**Requirement A**: Please translate this sentence from the chronic pain guidance into Spanish: "Tailor these therapies to the needs of the person based on their management goals and locally available resources."
**Requirement B**: According to the chronic pain guidance, what is the first choice for treating chronic pain?
**Requirement C**: Reproduce the part of the chronic pain guidance between "Ensure that systems, resources, and" and "to these therapies.", inclusive.

**Text block**:
--

Multimodal and multidisciplinary therapies can help reduce pain and improve function more effectively than single modalities. The best therapies for a particular person depend on many factors, including their diagnosis and management goals. Passive modalities, such as massage or spinal manipulation, provide short-term pain relief and potential medium-term benefit with a minimal risk of harm, but should be recommended and implemented only as a complement to an active physical therapy or exercise program. Non-opioid pharmacotherapy should be initiated with the goal of increasing function and restoring a person’s overall quality of life, not just providing pain relief.

The time and financial commitments required to access some non-opioid therapies can create barriers to access for some people with chronic pain, perpetuating health inequities. To increase access to these therapies where they exist, health care professionals should be aware of resources for low- or no-cost non-opioid therapies and self-management programs for chronic pain in their community.

For Patients

A combination of physical therapies, psychological therapies, and non-opioid medications is the first choice for treating chronic pain. Your health care professional should offer you different combinations of these therapies before offering opioids.


For Clinicians

Offer people with chronic pain a multimodal combination of non-opioid pharmacotherapy and nonpharmacological therapies as first-line treatment. Tailor these therapies to the needs of the person based on their management goals and locally available resources.


For Health Services

Ensure that systems, resources, and training are available to allow health care professionals to deliver multidisciplinary, multimodal chronic pain management therapies to reduce the use of opioids, and ensure that people with chronic pain have equitable access to these therapies.

--

**Information supplied**:
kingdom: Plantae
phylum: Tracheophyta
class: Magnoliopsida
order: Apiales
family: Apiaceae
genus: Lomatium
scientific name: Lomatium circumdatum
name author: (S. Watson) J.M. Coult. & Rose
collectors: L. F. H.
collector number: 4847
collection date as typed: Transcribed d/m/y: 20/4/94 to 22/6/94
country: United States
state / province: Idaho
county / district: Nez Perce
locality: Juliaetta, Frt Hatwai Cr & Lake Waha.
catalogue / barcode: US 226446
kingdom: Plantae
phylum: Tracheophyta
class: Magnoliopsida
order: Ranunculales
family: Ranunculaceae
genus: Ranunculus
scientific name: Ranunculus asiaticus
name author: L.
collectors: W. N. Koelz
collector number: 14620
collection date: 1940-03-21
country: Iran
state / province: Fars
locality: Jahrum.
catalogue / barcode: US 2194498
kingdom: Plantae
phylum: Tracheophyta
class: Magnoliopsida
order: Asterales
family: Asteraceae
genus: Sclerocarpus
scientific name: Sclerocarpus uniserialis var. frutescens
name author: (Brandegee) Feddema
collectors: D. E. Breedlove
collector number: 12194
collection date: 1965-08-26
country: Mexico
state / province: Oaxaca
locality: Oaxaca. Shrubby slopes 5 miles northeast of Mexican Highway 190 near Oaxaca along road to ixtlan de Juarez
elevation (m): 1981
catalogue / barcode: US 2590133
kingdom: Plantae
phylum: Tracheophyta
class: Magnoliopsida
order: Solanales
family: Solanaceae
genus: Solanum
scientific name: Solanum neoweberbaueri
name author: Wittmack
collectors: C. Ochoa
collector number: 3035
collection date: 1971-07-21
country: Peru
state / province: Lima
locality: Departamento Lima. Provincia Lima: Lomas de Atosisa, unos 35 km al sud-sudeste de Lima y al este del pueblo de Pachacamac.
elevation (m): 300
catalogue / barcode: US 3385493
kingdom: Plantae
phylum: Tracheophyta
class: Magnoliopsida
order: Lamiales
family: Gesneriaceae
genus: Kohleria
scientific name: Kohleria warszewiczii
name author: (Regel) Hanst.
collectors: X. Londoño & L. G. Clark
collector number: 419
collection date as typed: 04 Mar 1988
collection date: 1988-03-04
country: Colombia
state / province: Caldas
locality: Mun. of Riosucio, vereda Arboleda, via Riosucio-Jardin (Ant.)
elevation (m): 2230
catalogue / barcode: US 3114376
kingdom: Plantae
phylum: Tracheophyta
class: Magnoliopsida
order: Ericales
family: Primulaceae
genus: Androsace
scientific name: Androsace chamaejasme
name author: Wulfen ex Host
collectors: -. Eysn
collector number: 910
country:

--

**Task response A**: Adapte estas terapias a las necesidades de la persona según sus objetivos de manejo y los recursos disponibles a nivel local.

**Task response B**: A combination of physical therapies, psychological therapies, and non-opioid medications.

**Task response C**:
Ensure that systems, resources, and training are available to allow health care professionals to deliver multidisciplinary, multimodal chronic pain management therapies to reduce the use of opioids, and ensure that people with chronic pain have equitable access to these therapies.